The Raphael Rooms were another highlight. Another interesting thing the guide pointed out; in Raphael’s fresco ‘The School of Athens’ he depicts Michelangelo (as Heraclitus) sitting wearing a pair of boots that he apparently insisted on always wearing.
The tour ended at the door of the Sistine Chapel. It was magical. We wandered around for half an hour drinking it in then sat on the cardinals' bench in awe. We went out again and back to St Peter’s Square where we hoped to go into the basilica. There was a huge queue by then though so we left it and went back to the Colosseum instead. I was disappointed that I didn’t get to see the ‘Pieta’ but I probably would have cried if I had.

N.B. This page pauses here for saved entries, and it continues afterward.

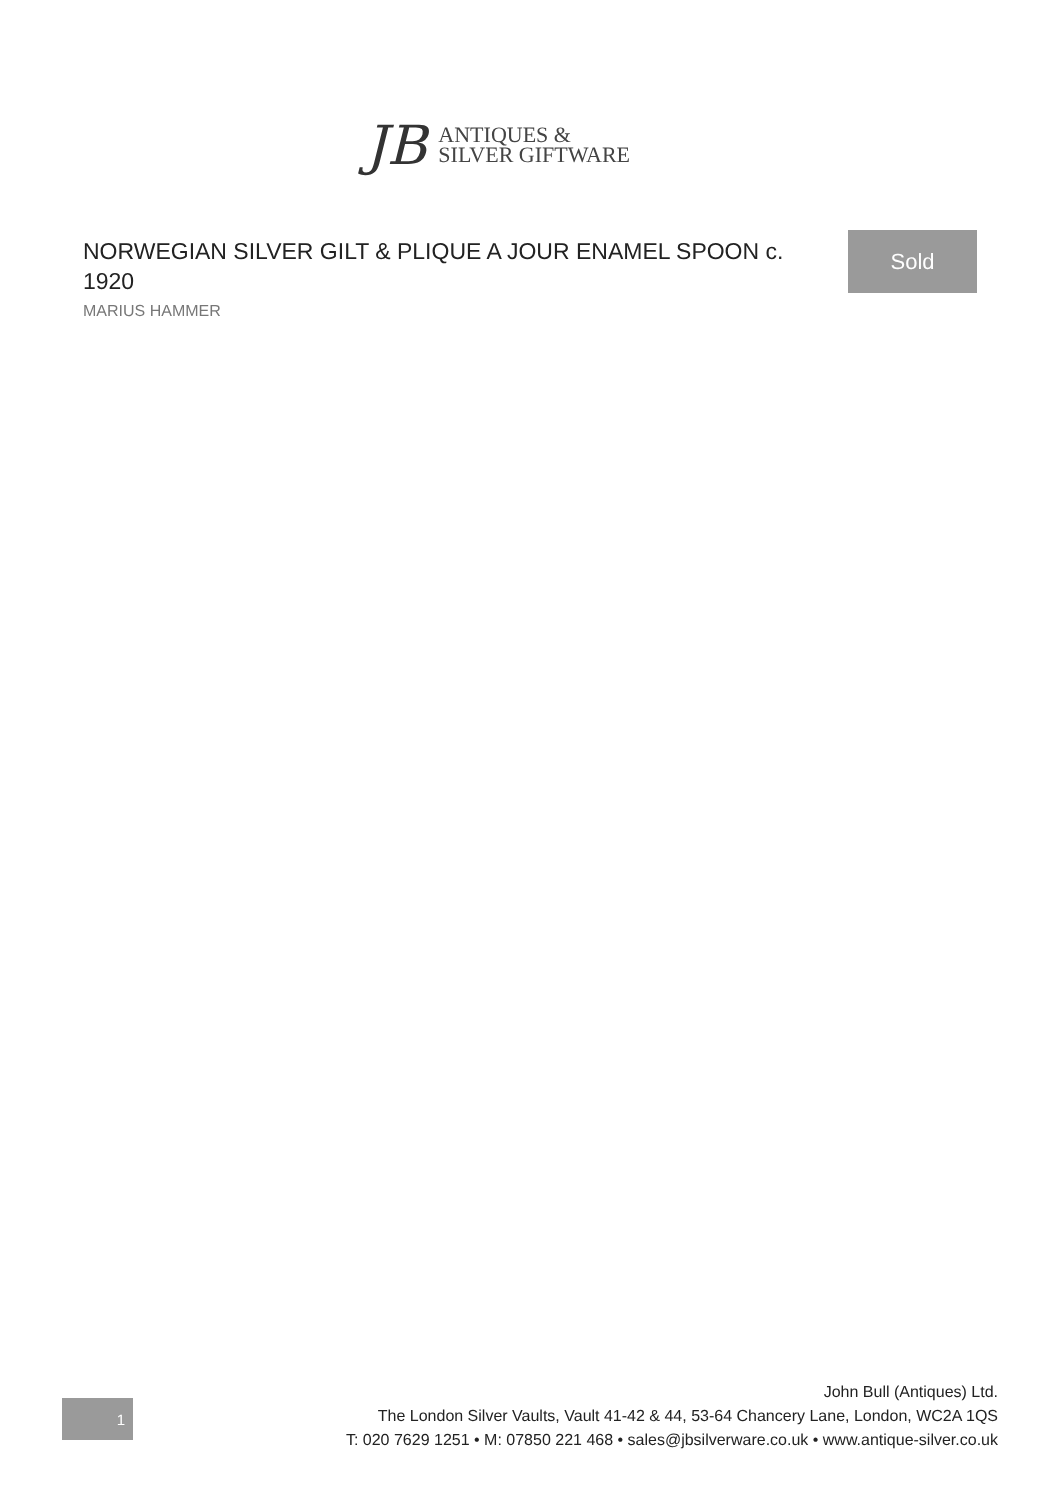JB
ANTIQUES &
SILVER GIFTWARE
NORWEGIAN SILVER GILT & PLIQUE A JOUR ENAMEL SPOON c. 1920
MARIUS HAMMER
Sold
1
John Bull (Antiques) Ltd.
The London Silver Vaults, Vault 41-42 & 44, 53-64 Chancery Lane, London, WC2A 1QS
T: 020 7629 1251 • M: 07850 221 468 • sales@jbsilverware.co.uk • www.antique-silver.co.uk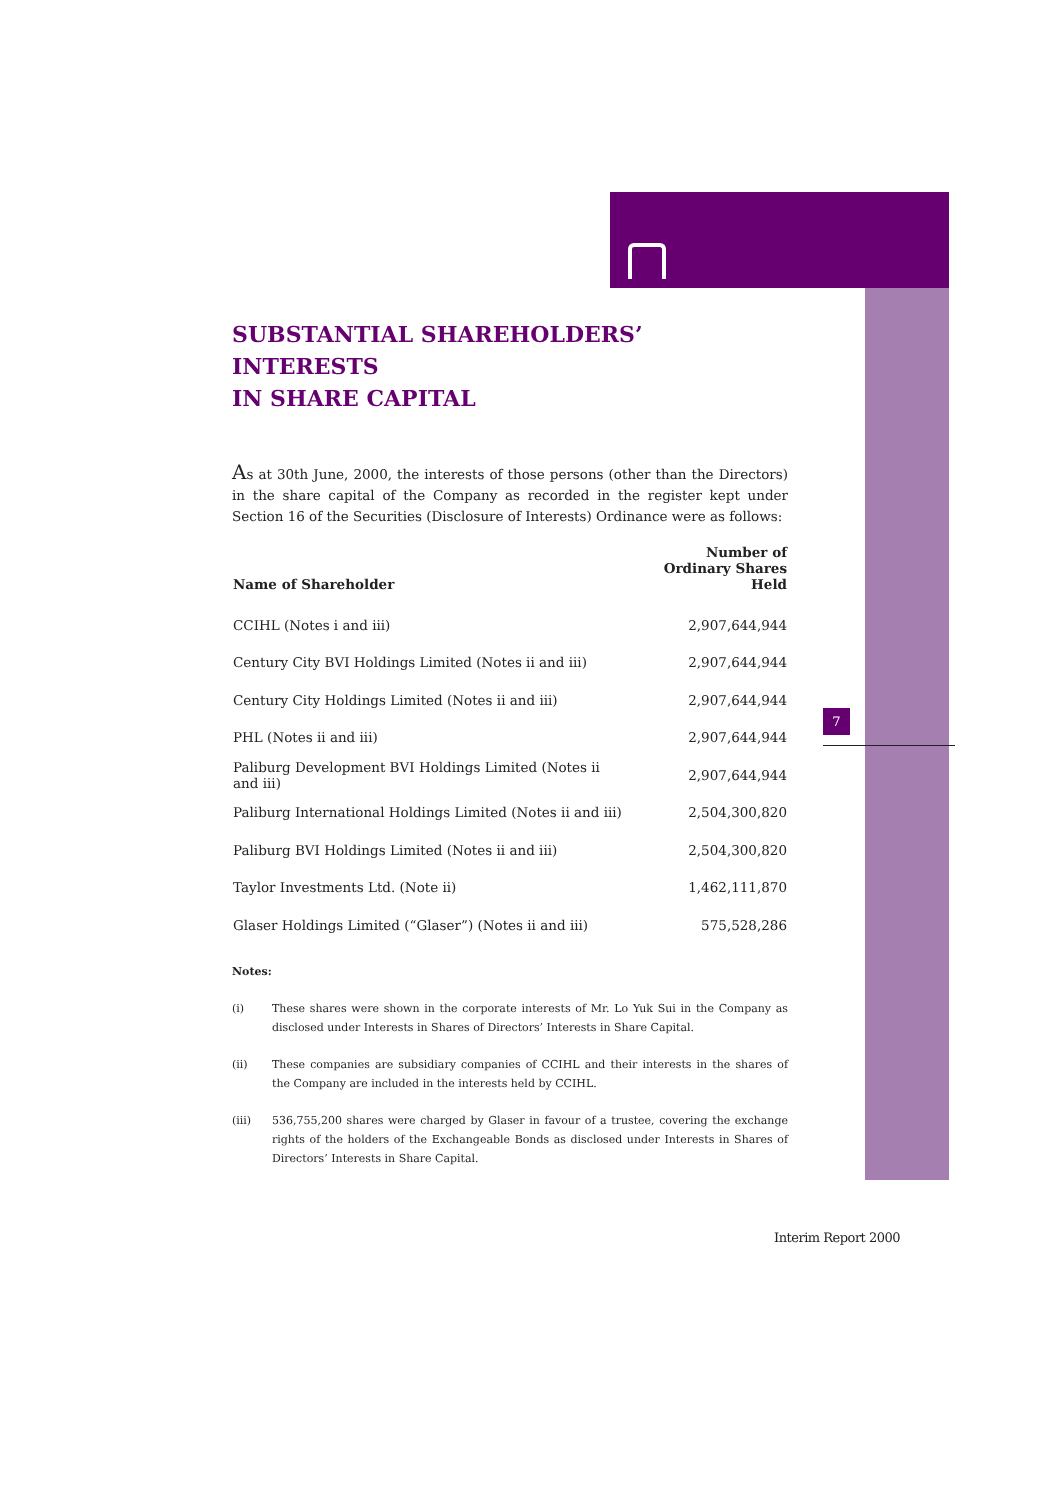SUBSTANTIAL SHAREHOLDERS’ INTERESTS
IN SHARE CAPITAL
As at 30th June, 2000, the interests of those persons (other than the Directors) in the share capital of the Company as recorded in the register kept under Section 16 of the Securities (Disclosure of Interests) Ordinance were as follows:
| Name of Shareholder | Number of Ordinary Shares Held |
| --- | --- |
| CCIHL (Notes i and iii) | 2,907,644,944 |
| Century City BVI Holdings Limited (Notes ii and iii) | 2,907,644,944 |
| Century City Holdings Limited (Notes ii and iii) | 2,907,644,944 |
| PHL (Notes ii and iii) | 2,907,644,944 |
| Paliburg Development BVI Holdings Limited (Notes ii and iii) | 2,907,644,944 |
| Paliburg International Holdings Limited (Notes ii and iii) | 2,504,300,820 |
| Paliburg BVI Holdings Limited (Notes ii and iii) | 2,504,300,820 |
| Taylor Investments Ltd. (Note ii) | 1,462,111,870 |
| Glaser Holdings Limited (“Glaser”) (Notes ii and iii) | 575,528,286 |
Notes:
(i) These shares were shown in the corporate interests of Mr. Lo Yuk Sui in the Company as disclosed under Interests in Shares of Directors’ Interests in Share Capital.
(ii) These companies are subsidiary companies of CCIHL and their interests in the shares of the Company are included in the interests held by CCIHL.
(iii) 536,755,200 shares were charged by Glaser in favour of a trustee, covering the exchange rights of the holders of the Exchangeable Bonds as disclosed under Interests in Shares of Directors’ Interests in Share Capital.
7
Interim Report 2000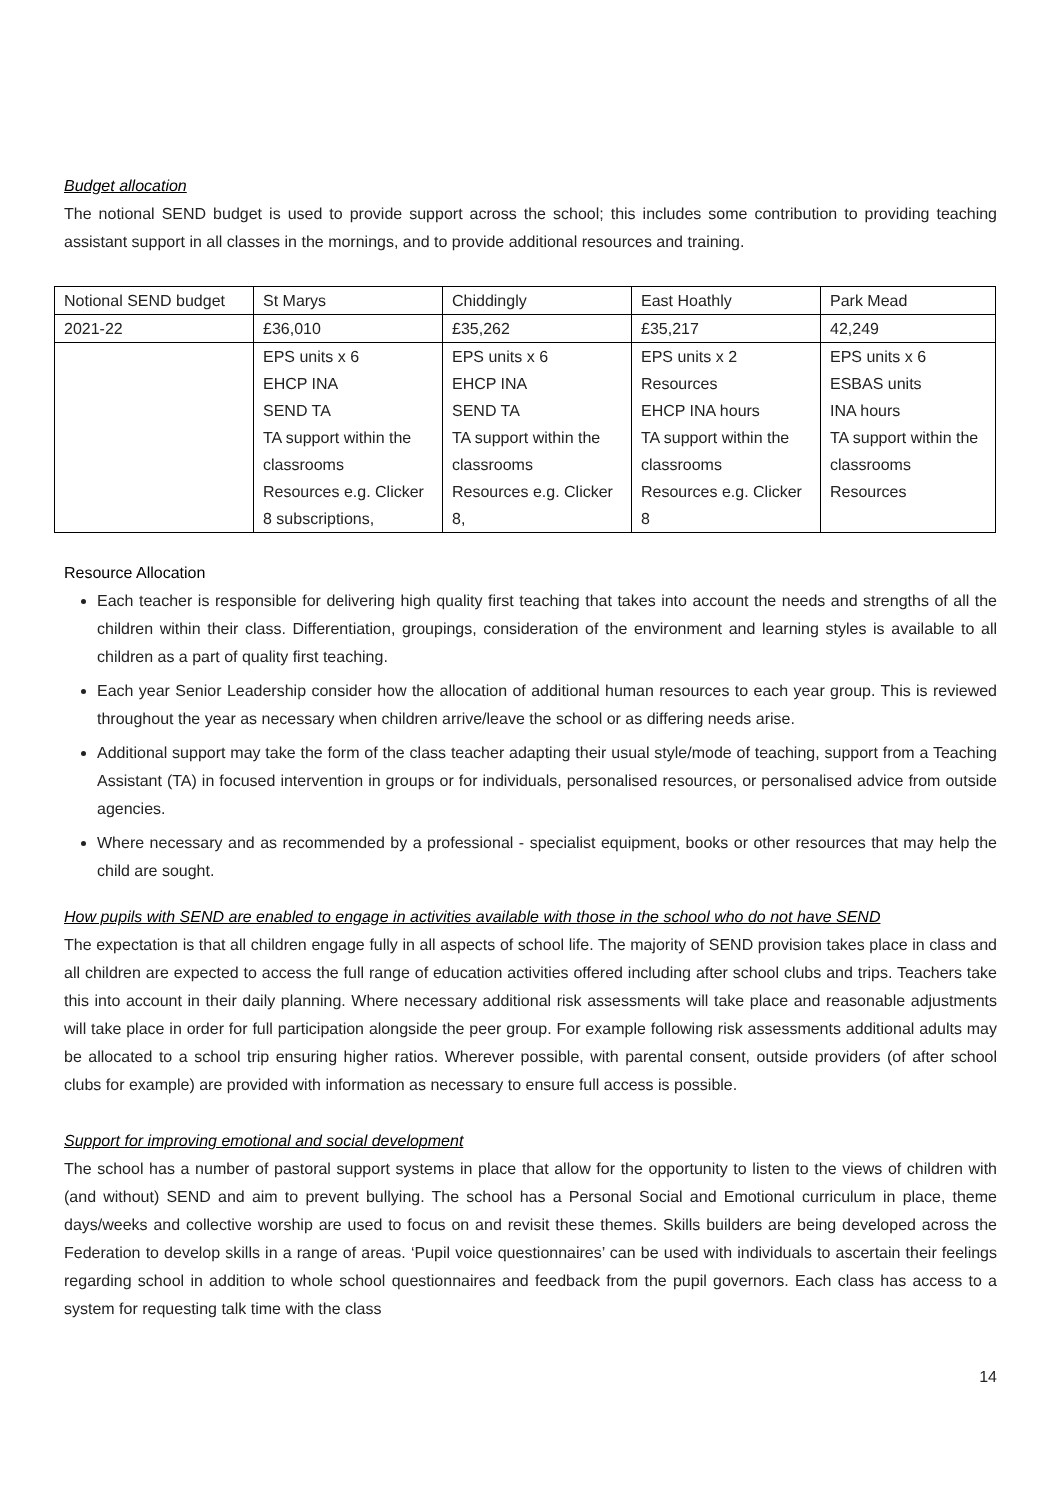Budget allocation
The notional SEND budget is used to provide support across the school; this includes some contribution to providing teaching assistant support in all classes in the mornings, and to provide additional resources and training.
| Notional SEND budget | St Marys | Chiddingly | East Hoathly | Park Mead |
| 2021-22 | £36,010 | £35,262 | £35,217 | 42,249 |
| | EPS units x 6 EHCP INA SEND TA TA support within the classrooms Resources e.g. Clicker 8 subscriptions, | EPS units x 6 EHCP INA SEND TA TA support within the classrooms Resources e.g. Clicker 8, | EPS units x 2 Resources EHCP INA hours TA support within the classrooms Resources e.g. Clicker 8 | EPS units x 6 ESBAS units INA hours TA support within the classrooms Resources |
Resource Allocation
Each teacher is responsible for delivering high quality first teaching that takes into account the needs and strengths of all the children within their class. Differentiation, groupings, consideration of the environment and learning styles is available to all children as a part of quality first teaching.
Each year Senior Leadership consider how the allocation of additional human resources to each year group. This is reviewed throughout the year as necessary when children arrive/leave the school or as differing needs arise.
Additional support may take the form of the class teacher adapting their usual style/mode of teaching, support from a Teaching Assistant (TA) in focused intervention in groups or for individuals, personalised resources, or personalised advice from outside agencies.
Where necessary and as recommended by a professional - specialist equipment, books or other resources that may help the child are sought.
How pupils with SEND are enabled to engage in activities available with those in the school who do not have SEND
The expectation is that all children engage fully in all aspects of school life. The majority of SEND provision takes place in class and all children are expected to access the full range of education activities offered including after school clubs and trips. Teachers take this into account in their daily planning. Where necessary additional risk assessments will take place and reasonable adjustments will take place in order for full participation alongside the peer group. For example following risk assessments additional adults may be allocated to a school trip ensuring higher ratios. Wherever possible, with parental consent, outside providers (of after school clubs for example) are provided with information as necessary to ensure full access is possible.
Support for improving emotional and social development
The school has a number of pastoral support systems in place that allow for the opportunity to listen to the views of children with (and without) SEND and aim to prevent bullying. The school has a Personal Social and Emotional curriculum in place, theme days/weeks and collective worship are used to focus on and revisit these themes. Skills builders are being developed across the Federation to develop skills in a range of areas. ‘Pupil voice questionnaires’ can be used with individuals to ascertain their feelings regarding school in addition to whole school questionnaires and feedback from the pupil governors. Each class has access to a system for requesting talk time with the class
14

We joined the last guided tour of the evening in the Colosseum and again it was amazing, wonderful, and awesome. After, we returned to our hotel close by since I was feeling cold by then. We went out for a meal that evening in the piazza by the Pantheon. There were loads of people sitting outside the cafes enjoying themselves and there was a really lovely happy atmosphere. We ate in a nice place, with gorgeous well-dressed waiters and again, wonderful food and wine. We walked back to the hotel; we had plenty of time. It was a great way to see the city illuminated at night. The next day we only had time for a great breakfast before going to the airport. The drive out was totally crazy. Our driver, a dapper middle-aged man, drove like an egotistical maniac, cutting people up constantly and overtaking, even at junctions. Ah well, we got there safely (by magic or something) and flew home. My Dad had driven our car with all the children to meet us at the airport. It was so nice to see them again. Duncan immediately asked for ‘shiny Jack’, the train I’d bought (without his knowledge) before I left so I wouldn’t be searching in Rome for Thomas trains. Daddy told me that they had all been great and there hadn’t been a single problem. He had been so impressed with Duncan. The children were happy to see us too. It was the perfect way to end the perfect holiday.